Vulnerabilities and Insecure Training Data Memorisation in GitHub Copilot: Does Context Play a Role?
Feb 2024 — Sep 2024 Submitted to University [TUHH]
GitHub Copilot, an AI-driven code completion tool developed by OpenAI, has revolutionized the way developers write code. However, with great power comes great responsibility. In my recent project, I set out to examine the security and privacy aspects of Copilot, focusing on its vulnerability to specific types of attacks and weaknesses.
Abstract
The use of Large Language Models has become an integral part of day-to-day life for many individuals, especially in coding and software development. Despite their widespread adoption by developers, there is still not enough evidence on whether these models generate code that replicates samples from their training datasets. Our study explores how LLMs, particularly black-box code generation models like GitHub Copilot, handle code generation, whether they replicate their training data, and if they fix or introduce vulnerabilities in their output; across various contexts of same input. We analysed over 14,250 code snippets generated by the LLM using 1694 prompt files across eight different variants. We found that the LLM replicates the code exactly as it is in its training data 18.59% of the time. This is because the model replicates vulnerabilities present in its training data. In parallel, we collected 7159 data points, detailing the files on GitHub OSS repositories where the code was found. Additionally, the LLM fails to address the well-known vulnerabilities in the input prompt 50.78% of the time, sometimes leading to the injection of additional vulnerabilities. We observed that the LLM introduced vulnerabilities 58.16% of the cases with 87 unique CWE injections apart from the well-known input vulnerabilities. These vulnerabilities, including SQL injection, poor input validation, and weak cryptographic practices, pose significant risks if the generated code is used in real-world applications. Additionally, 78.38% of the code generated is either incorrect or not executable, resulting in considerable inefficiency as developers are forced to spend time debugging. While LLMs boost productivity in many scenarios, they also present notable risks.
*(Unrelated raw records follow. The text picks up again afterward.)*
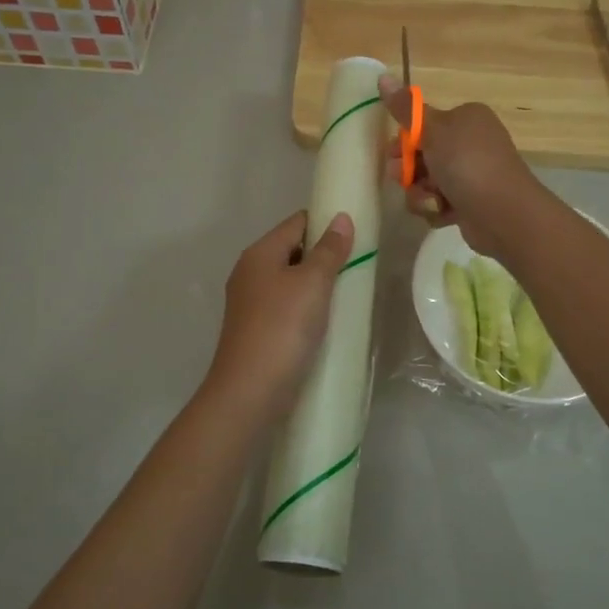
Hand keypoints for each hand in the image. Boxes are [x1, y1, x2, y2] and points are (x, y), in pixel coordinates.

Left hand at [206, 209, 354, 413]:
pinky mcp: (256, 330)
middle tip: (358, 265)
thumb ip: (329, 250)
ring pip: (290, 281)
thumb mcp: (312, 283)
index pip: (296, 222)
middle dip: (324, 255)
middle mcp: (250, 273)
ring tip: (349, 292)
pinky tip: (327, 320)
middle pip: (292, 250)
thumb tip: (341, 218)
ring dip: (317, 284)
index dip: (326, 223)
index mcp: (259, 253)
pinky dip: (307, 307)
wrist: (250, 391)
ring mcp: (250, 303)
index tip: (357, 233)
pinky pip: (287, 307)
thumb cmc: (283, 328)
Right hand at [379, 76, 541, 259]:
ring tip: (431, 200)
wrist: (503, 213)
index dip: (404, 140)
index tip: (393, 153)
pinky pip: (440, 202)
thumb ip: (405, 108)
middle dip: (409, 171)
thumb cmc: (467, 163)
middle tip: (402, 179)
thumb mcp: (432, 130)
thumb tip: (383, 76)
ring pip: (428, 182)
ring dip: (421, 193)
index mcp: (466, 118)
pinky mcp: (470, 202)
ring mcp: (472, 174)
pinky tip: (443, 212)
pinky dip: (437, 208)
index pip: (425, 124)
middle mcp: (471, 142)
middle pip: (423, 154)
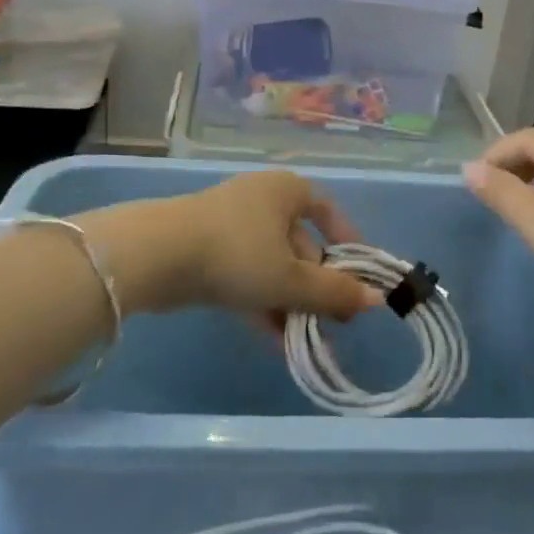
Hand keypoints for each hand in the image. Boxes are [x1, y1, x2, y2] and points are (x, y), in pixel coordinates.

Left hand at [81, 172, 379, 331]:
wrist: (156, 255)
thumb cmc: (237, 254)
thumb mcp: (291, 279)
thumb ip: (334, 292)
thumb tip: (376, 300)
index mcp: (286, 191)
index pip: (326, 210)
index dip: (346, 242)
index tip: (358, 276)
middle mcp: (262, 200)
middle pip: (300, 244)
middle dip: (317, 287)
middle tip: (332, 324)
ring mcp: (231, 225)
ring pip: (273, 265)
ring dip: (291, 303)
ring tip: (307, 342)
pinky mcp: (206, 250)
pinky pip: (246, 276)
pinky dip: (262, 304)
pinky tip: (275, 342)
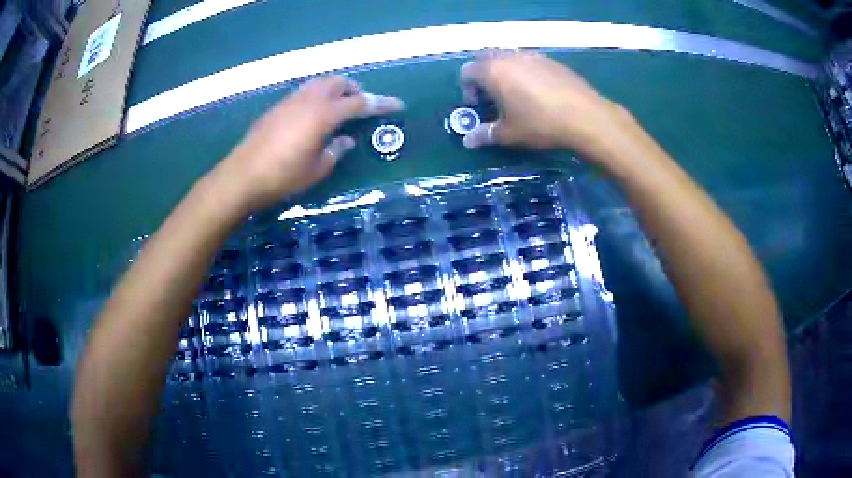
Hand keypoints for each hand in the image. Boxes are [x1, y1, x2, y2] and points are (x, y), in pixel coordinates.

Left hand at [212, 76, 403, 211]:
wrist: (242, 176)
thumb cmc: (282, 177)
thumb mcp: (316, 169)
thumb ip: (335, 151)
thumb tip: (345, 139)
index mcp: (324, 114)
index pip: (360, 103)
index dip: (381, 103)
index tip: (398, 105)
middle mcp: (309, 99)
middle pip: (339, 82)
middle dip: (355, 90)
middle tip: (362, 106)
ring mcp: (290, 100)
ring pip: (320, 83)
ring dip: (336, 89)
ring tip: (340, 107)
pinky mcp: (277, 107)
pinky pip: (305, 91)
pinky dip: (318, 95)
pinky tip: (315, 114)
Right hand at [459, 50, 629, 160]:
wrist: (585, 117)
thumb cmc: (541, 124)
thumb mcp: (510, 134)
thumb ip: (486, 134)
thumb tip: (468, 141)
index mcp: (493, 71)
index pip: (467, 71)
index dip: (467, 89)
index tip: (478, 106)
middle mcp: (510, 57)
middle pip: (486, 59)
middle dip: (484, 76)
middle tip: (493, 97)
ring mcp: (532, 56)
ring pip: (508, 58)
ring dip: (504, 72)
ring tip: (515, 95)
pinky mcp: (551, 61)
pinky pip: (528, 61)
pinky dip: (524, 72)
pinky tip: (538, 92)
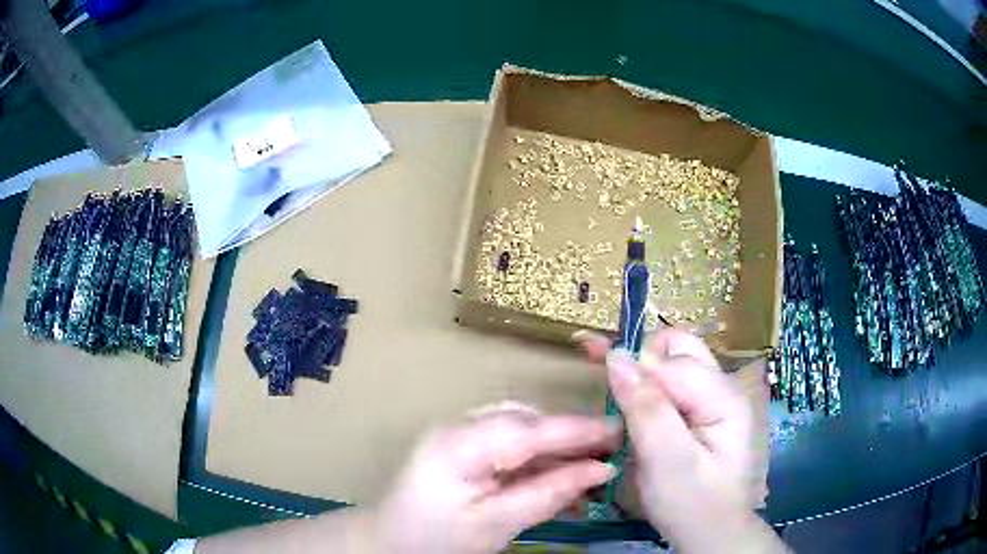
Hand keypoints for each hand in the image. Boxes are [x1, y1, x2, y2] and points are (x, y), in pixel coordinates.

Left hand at [372, 403, 619, 553]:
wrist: (387, 543)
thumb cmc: (436, 540)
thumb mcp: (496, 524)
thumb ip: (548, 494)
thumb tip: (600, 470)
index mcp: (460, 444)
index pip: (531, 428)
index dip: (579, 429)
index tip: (621, 430)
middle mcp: (458, 427)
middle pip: (527, 422)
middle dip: (570, 437)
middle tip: (610, 453)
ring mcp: (457, 435)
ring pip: (520, 430)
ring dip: (555, 448)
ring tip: (589, 468)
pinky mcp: (460, 448)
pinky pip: (508, 445)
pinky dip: (536, 459)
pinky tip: (558, 477)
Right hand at [578, 329, 784, 552]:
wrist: (710, 533)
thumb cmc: (691, 504)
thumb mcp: (666, 462)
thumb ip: (646, 409)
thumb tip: (616, 357)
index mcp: (723, 398)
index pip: (673, 363)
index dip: (635, 367)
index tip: (595, 372)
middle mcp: (722, 388)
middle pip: (679, 349)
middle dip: (639, 355)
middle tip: (602, 370)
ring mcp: (713, 399)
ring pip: (673, 362)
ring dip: (640, 369)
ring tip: (608, 383)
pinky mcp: (701, 413)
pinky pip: (672, 384)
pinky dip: (646, 387)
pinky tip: (626, 398)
This highlights the need for improved training methodologies to avoid training data memorisation and robust validation mechanisms to ensure LLMs can be safely integrated into development workflows without compromising security or code quality.
Keywords: Context-based Code generation, Large Language Models (LLMs), Vulnerabilities, Common Weakness Enumerations (CWEs), Training Data Memorisation
What I learned:
Through this project, I learned how to work independently, effectively managing my responsibilities as a working student while balancing university studies along with being dedicated to the project. This experience taught me to be analytical, accountable and reliable, ensuring that I could meet all deadlines and deliver high-quality work despite the demands of multiple commitments.
The project will be available online after the approval at the university to make it public.